Investors had high expectations heading into Constellation Brands' (NYSE:STZ) (NYSE:STZ-B) fiscal second-quarter earnings report in early October -- and the alcoholic beverage giant didn't disappoint. 

Sales ticked up by 3% while operating income soared 14%. Market share gains, meanwhile, helped convince management to boost its fiscal year outlook for the second straight time in 2017.

Below, we'll look beyond those headline results for the key investor takeaways in Constellation Brands' earnings report.

A flight of four different beers sitting on a bar.

Image source: Getty Images.

1. It's good to be premium

The beer industry is just barely expanding right now. Market titan Anheuser-Busch, for example, has seen its beer volumes rise by just 1% through the first half of fiscal 2017. And yet Constellation Brands' shipments are far outpacing that flat result thanks to sharp growth in the premium end of the industry. 

Constellation Brands is both driving, and benefiting from, this trend. In fact, the company was responsible for 60% of the growth in the high-end beer category last quarter. That segment expanded by 9% over the past six months and soaked up market share last quarter during the important summer selling season.

2. Winning with a deep bench

Constellation Brands' booming beer growth has recently been driven by the performance of the blockbuster Corona franchise, the country's best-selling premium import. This quarter showed off its deep bench of alcoholic beverage brands, though. Modelo, not Corona, led the beer portfolio higher by posting a 20% spike in consumption.

AIM
Set down, word for word, the part of the article on Constellation Brands' earnings that opens with the words containing "Sales ticked up" and closes with "of the industry.".

DATA LISTING
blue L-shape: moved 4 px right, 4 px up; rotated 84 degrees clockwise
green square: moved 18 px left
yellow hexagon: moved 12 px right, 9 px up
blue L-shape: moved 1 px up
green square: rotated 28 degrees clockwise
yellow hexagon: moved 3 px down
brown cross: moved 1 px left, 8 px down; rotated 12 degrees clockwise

...

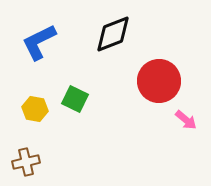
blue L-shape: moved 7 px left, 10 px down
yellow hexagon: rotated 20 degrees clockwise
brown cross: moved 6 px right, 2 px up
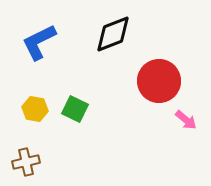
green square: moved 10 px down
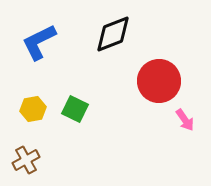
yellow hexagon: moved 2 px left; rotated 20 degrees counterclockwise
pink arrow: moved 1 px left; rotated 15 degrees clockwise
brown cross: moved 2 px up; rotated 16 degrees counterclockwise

---

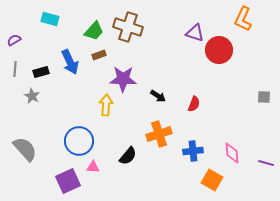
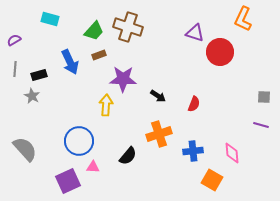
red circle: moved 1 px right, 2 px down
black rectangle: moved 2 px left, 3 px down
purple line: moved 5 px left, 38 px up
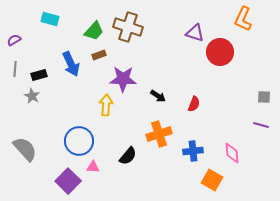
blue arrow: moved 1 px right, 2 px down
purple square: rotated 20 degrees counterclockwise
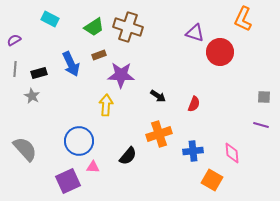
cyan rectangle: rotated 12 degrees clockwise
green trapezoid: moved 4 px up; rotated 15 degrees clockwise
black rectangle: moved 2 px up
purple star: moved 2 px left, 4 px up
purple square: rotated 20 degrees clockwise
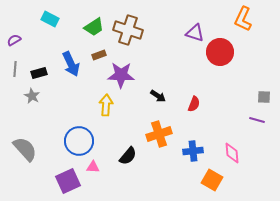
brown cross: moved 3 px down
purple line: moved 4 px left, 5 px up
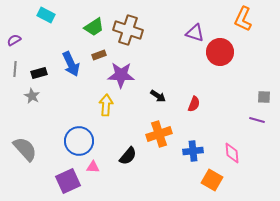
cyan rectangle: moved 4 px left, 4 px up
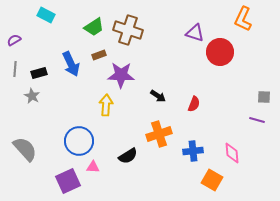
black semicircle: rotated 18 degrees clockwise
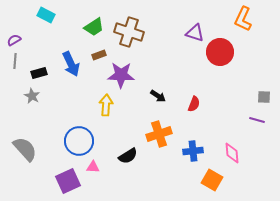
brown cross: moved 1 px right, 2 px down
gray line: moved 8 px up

TASK RESULT
Sales ticked up by 3% while operating income soared 14%. Market share gains, meanwhile, helped convince management to boost its fiscal year outlook for the second straight time in 2017.

Below, we'll look beyond those headline results for the key investor takeaways in Constellation Brands' earnings report.

A flight of four different beers sitting on a bar.

Image source: Getty Images.

1. It's good to be premium

The beer industry is just barely expanding right now. Market titan Anheuser-Busch, for example, has seen its beer volumes rise by just 1% through the first half of fiscal 2017. And yet Constellation Brands' shipments are far outpacing that flat result thanks to sharp growth in the premium end of the industry.